How me-oriented are we as communicators? Allow me to introduce my newest creation. I’m calling it the “unrequited dangle.”

I’ll start with a real life example. This actually happened. I shit you not.

Person A: Someone very close to me died yesterday.
Person B: Did you see my new shoes? What do you think?

One person is feeling vulnerable and shares a delicate thought. They dangle the bait hoping to catch a sincere moment of intimacy. I guess. I mean, why else say something like that?

The other person may actually care about the speaker. It’s unclear from this example. Let’s go out on a limb and assume that they do. (The alternative is that they are merely a pure selfish asshole and, although likely, isn’t particularly useful to the point at hand that I’m trying to make.) Assuming the person actually cares, what just happened?

Their “me bubble” was so powerful that the pain and hurt of the other person did not penetrate. It simply bounced off. This me-oriented communicator is literally unaware of the message that was sent in their direction. In strict technical terms, communication did not take place.

My daily life is replete with these moments of unrequited dangles. Granted, most of these happen with people who are flaming assholes, but some are sincere friends and the assumption is that they actually care. What then? These damaged communicators aren’t even aware of what they do.

My wife and her friend are both really good cooks. They recently put out a seven-course meal for some friends. It was an evening of small plates complete with wine pairings. The way she told the story to me it sounded like an episode of Top Chef. Each dish was brought out, described along with the wine pairing.

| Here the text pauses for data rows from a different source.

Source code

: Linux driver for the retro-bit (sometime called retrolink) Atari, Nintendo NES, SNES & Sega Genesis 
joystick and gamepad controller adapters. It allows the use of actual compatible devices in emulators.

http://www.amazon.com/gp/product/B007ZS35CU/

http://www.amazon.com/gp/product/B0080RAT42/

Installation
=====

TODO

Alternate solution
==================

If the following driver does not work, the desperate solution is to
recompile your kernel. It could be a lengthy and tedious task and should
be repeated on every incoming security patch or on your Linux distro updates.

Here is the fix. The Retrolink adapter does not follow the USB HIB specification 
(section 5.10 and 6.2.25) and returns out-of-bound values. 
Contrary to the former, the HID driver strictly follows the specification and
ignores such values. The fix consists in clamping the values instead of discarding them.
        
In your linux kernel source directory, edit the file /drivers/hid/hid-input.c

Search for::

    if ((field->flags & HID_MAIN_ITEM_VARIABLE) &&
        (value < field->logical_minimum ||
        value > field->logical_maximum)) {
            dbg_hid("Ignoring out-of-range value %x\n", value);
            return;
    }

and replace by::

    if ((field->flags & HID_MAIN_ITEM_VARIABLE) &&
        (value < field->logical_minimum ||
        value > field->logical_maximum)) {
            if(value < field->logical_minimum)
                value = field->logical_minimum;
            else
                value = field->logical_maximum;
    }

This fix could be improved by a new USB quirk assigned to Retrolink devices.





As people who know my wife learned of this, an unintended science experiment was the result. In three separate cases, my wife was approached and asked about the seven-course evening.

In one case, she was only able to describe one dish, the first, before that prompted the person asking to interrupt and launch into a grand telling of a story of her own. That person never thought, at any point, to ever return to what my wife had to say. Score: 1 out of 7.

The second experience was similar, except my wife was able to describe three courses before the same thing happened. Score: 3 out of 7.

Now, here’s the wacky part. The third experience was with a gerbil. This young person is a friend of our son’s and has frequently graced the pages of this blog. He asked about the dinner and … get this … he listened as my wife described them all. All! Mothafucka! Score: 7 out of 7.

This gerbil, who figured prominently in The Adventure of the Raspberry Bar (still unsolved!), who has lived at home since graduating high school, who has a medical marijuana card and is on food stamps and has never held down a job – he was the only one willing to allow another human being the courtesy of relating the whole story when asked. My wife’s so-called friends came up woefully short.

Final score: 10 out of 21. That’s a scientifically-computed listening rate of less than 50 percent. Conclusion: Humans are doomed.

We all think we’re the center of the universe – and we treat each other just like that. Truth be told, however, we’re not quite as important as we like to think. Not by a long shot.